Transcribe every line of text in the material below word for word, leaving out the images themselves.

# Exercise materials

^^^^

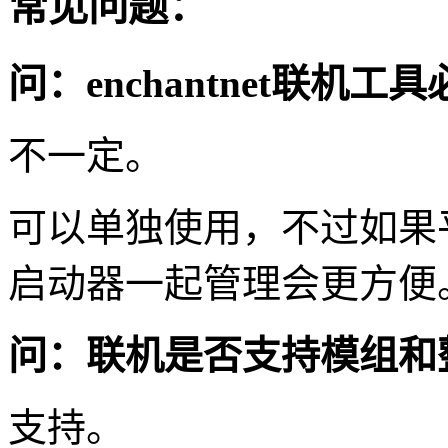
常见问题：
问：enchantnet联机
不一定。
可以单独使用，不过如果
启动器一起管理会更方便
问：联机是否支持模组和
支持。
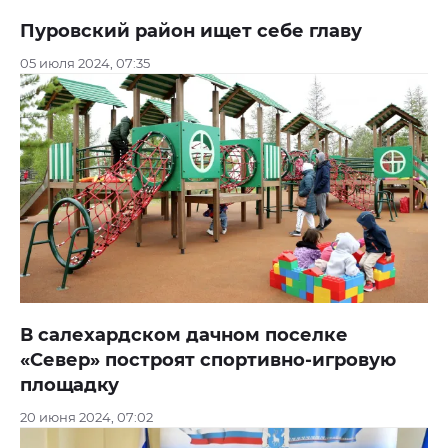
Пуровский район ищет себе главу
05 июля 2024, 07:35
В салехардском дачном поселке
«Север» построят спортивно-игровую
площадку
20 июня 2024, 07:02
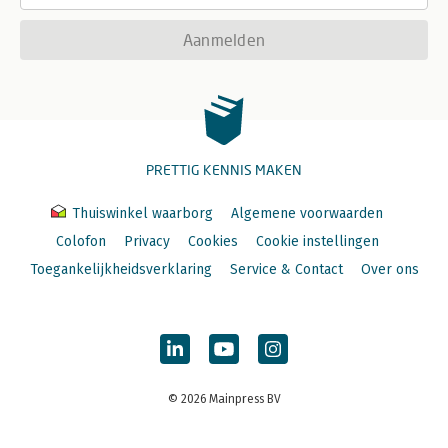
Aanmelden
PRETTIG KENNIS MAKEN
Thuiswinkel waarborg
Algemene voorwaarden
Colofon
Privacy
Cookies
Cookie instellingen
Toegankelijkheidsverklaring
Service & Contact
Over ons
© 2026 Mainpress BV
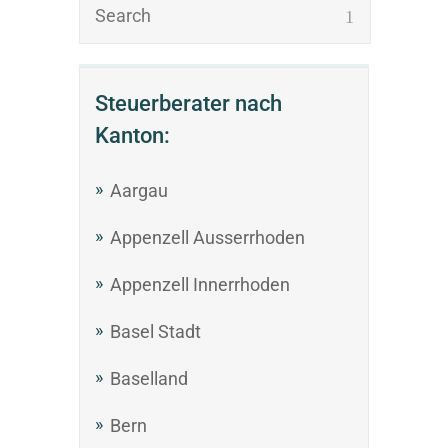
Steuerberater nach
Kanton:
Aargau
Appenzell Ausserrhoden
Appenzell Innerrhoden
Basel Stadt
Baselland
Bern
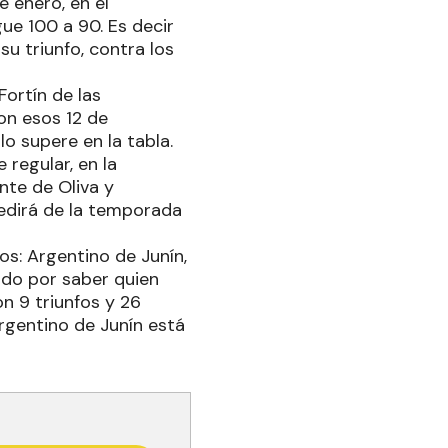
 enero, en el
ue 100 a 90. Es decir
u triunfo, contra los
Fortín de las
on esos 12 de
lo supere en la tabla.
regular, en la
nte de Oliva y
pedirá de la temporada
os: Argentino de Junín,
ido por saber quien
n 9 triunfos y 26
rgentino de Junín está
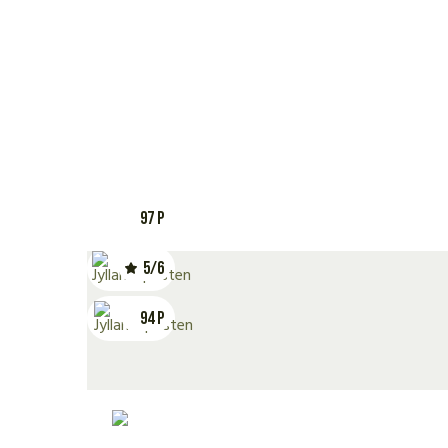
97 P
5/6
94 P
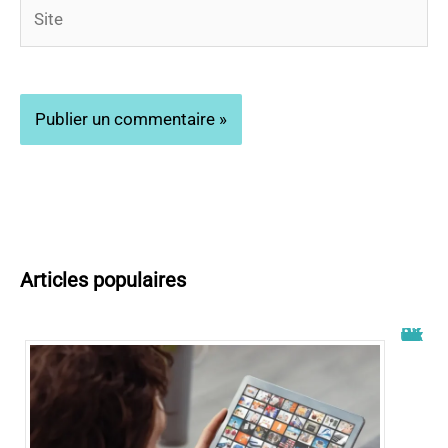
Site
Articles populaires
Wiflix nouvelle adresse : découvrez les dernières informations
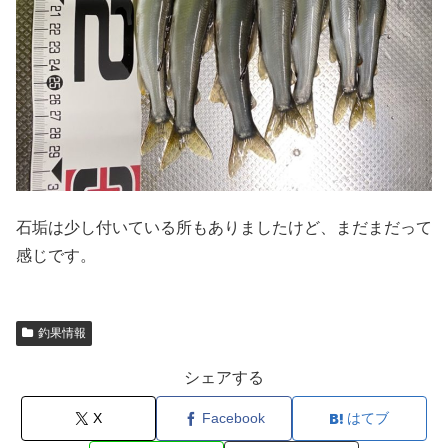
石垢は少し付いている所もありましたけど、まだまだって
感じです。
釣果情報
シェアする
X
Facebook
はてブ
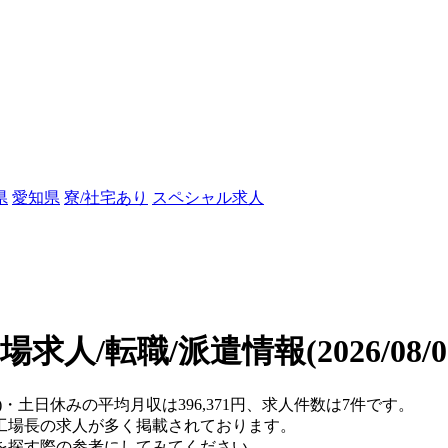
県
愛知県
寮/社宅あり
スペシャル求人
場求人/転職/派遣情報
(2026/08
)・土日休みの平均月収は396,371円、求人件数は7件です。
工場長の求人が多く掲載されております。
を探す際の参考にしてみてください。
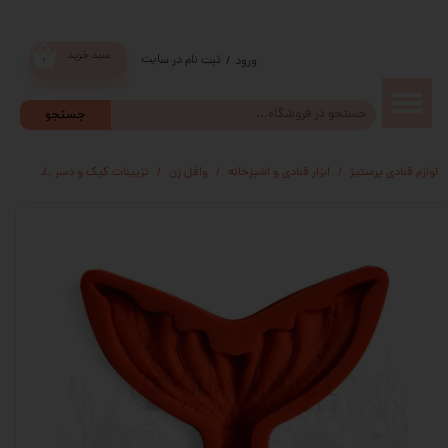
سبد خرید
ثبت نام در سایت
/
ورود
۰
حساب
جستجو
کاربری من
لوازم قنادی پرستیژ
ابزار قنادی و اشپزخانه
وافل زن
تزیینات کیک و دسر
مالد
تغییر گذر
واژه
سفارشات
خروج از
حساب
کاربری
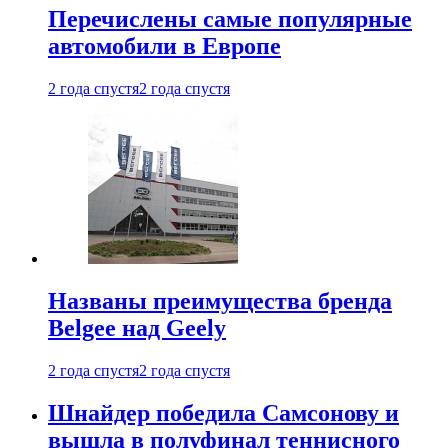
Перечислены самые популярные
автомобили в Европе
2 года спустя
2 года спустя
Названы преимущества бренда
Belgee над Geely
2 года спустя
2 года спустя
Шнайдер победила Самсонову и
вышла в полуфинал теннисного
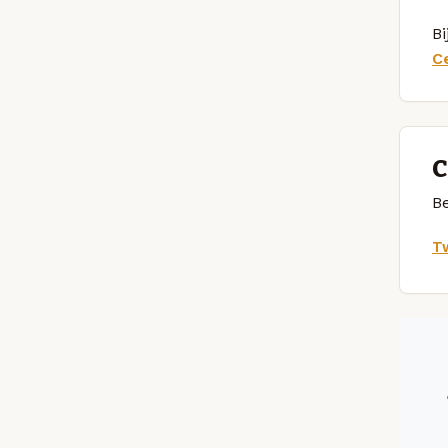
Bi
C
C
Be
Tw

^^^^

# Answer
常见问题：
问：enchantnet联机
不一定。
可以单独使用，不过如果
启动器一起管理会更方便
问：联机是否支持模组和
支持。
Пуровский район ищет себе главу
05 июля 2024, 07:35
В салехардском дачном поселке
«Север» построят спортивно-игровую
площадку
20 июня 2024, 07:02
Aanmelden
PRETTIG KENNIS MAKEN
Thuiswinkel waarborg
Algemene voorwaarden
Colofon
Privacy
Cookies
Cookie instellingen
Toegankelijkheidsverklaring
Service & Contact
Over ons
© 2026 Mainpress BV
Steuerberater nach
Kanton:
Aargau
Appenzell Ausserrhoden
Appenzell Innerrhoden
Basel Stadt
Baselland
Bern
 enero, en el
ue 100 a 90. Es decir
u triunfo, contra los
Fortín de las
on esos 12 de
lo supere en la tabla.
regular, en la
nte de Oliva y
pedirá de la temporada
os: Argentino de Junín,
ido por saber quien
n 9 triunfos y 26
rgentino de Junín está
97 P
5/6
94 P
Site
Articles populaires
Wiflix nouvelle adresse : découvrez les dernières informations
石垢は少し付いている所もありましたけど、まだまだって
感じです。
釣果情報
シェアする
X
Facebook
はてブ
県
愛知県
寮/社宅あり
スペシャル求人
場求人/転職/派遣情報
(2026/08
)・土日休みの平均月収は396,371円、求人件数は7件です。
工場長の求人が多く掲載されております。
を探す際の参考にしてみてください。
سبد خرید
ثبت نام در سایت
/
ورود
۰
حساب
جستجو
کاربری من
لوازم قنادی پرستیژ
ابزار قنادی و اشپزخانه
وافل زن
تزیینات کیک و دسر
مالد
تغییر گذر
واژه
سفارشات
خروج از
حساب
کاربری
Перечислены самые популярные
автомобили в Европе
2 года спустя
2 года спустя
Названы преимущества бренда
Belgee над Geely
2 года спустя
2 года спустя
Шнайдер победила Самсонову и
вышла в полуфинал теннисного
Bi
C
C
Be
Tw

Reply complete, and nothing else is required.